We all know the particulars when it comes to liberal indoctrination on college campuses, but a few examples might be worth rehearsing.

Take the massive degree to which liberals dominate academia by virtue of sheer numbers. For instance, at Carnegie Mellon University in Pittsburgh, PA, liberal professors outnumber conservatives 9 to 1, according to Campus Reform. Granted, having a massive number of people from one political orientation doesn’t guarantee indoctrination, but groupthink sure makes it easier.

After all, go too far and you might have people living in such a bubble that they make openly racist and sexist statements on Twitter because it’s in line with politically correct orthodoxy. You know, like Boston University Professor Saida Grundy, who tweeted, “White masculinity isn’t a problem for america’s (sic) colleges, white masculinity is THE problem for america’s (sic) colleges.”

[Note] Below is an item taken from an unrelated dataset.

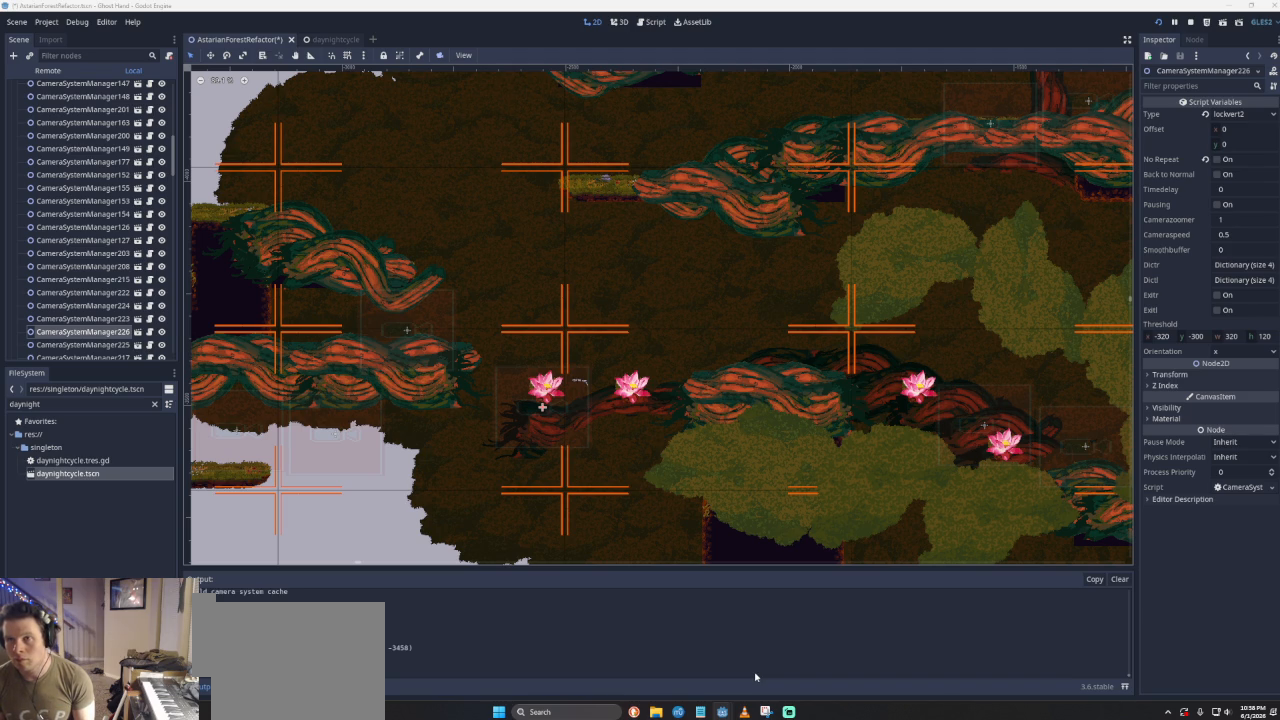
{"buttons": [], "left_stick": "center", "events": []}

Now, up to this point, you’re probably nodding and saying, “Yeah yeah, I know all that, but what were you talking about with the ‘extorting hundreds of millions of dollars from companies’ stuff?” Well, funny story, I didn’t pick Carnegie Mellon and Boston University out of a hat. I picked them because they also happen to be two universities that either expect to profit, or are in the process of profiting, from very questionable patent litigation.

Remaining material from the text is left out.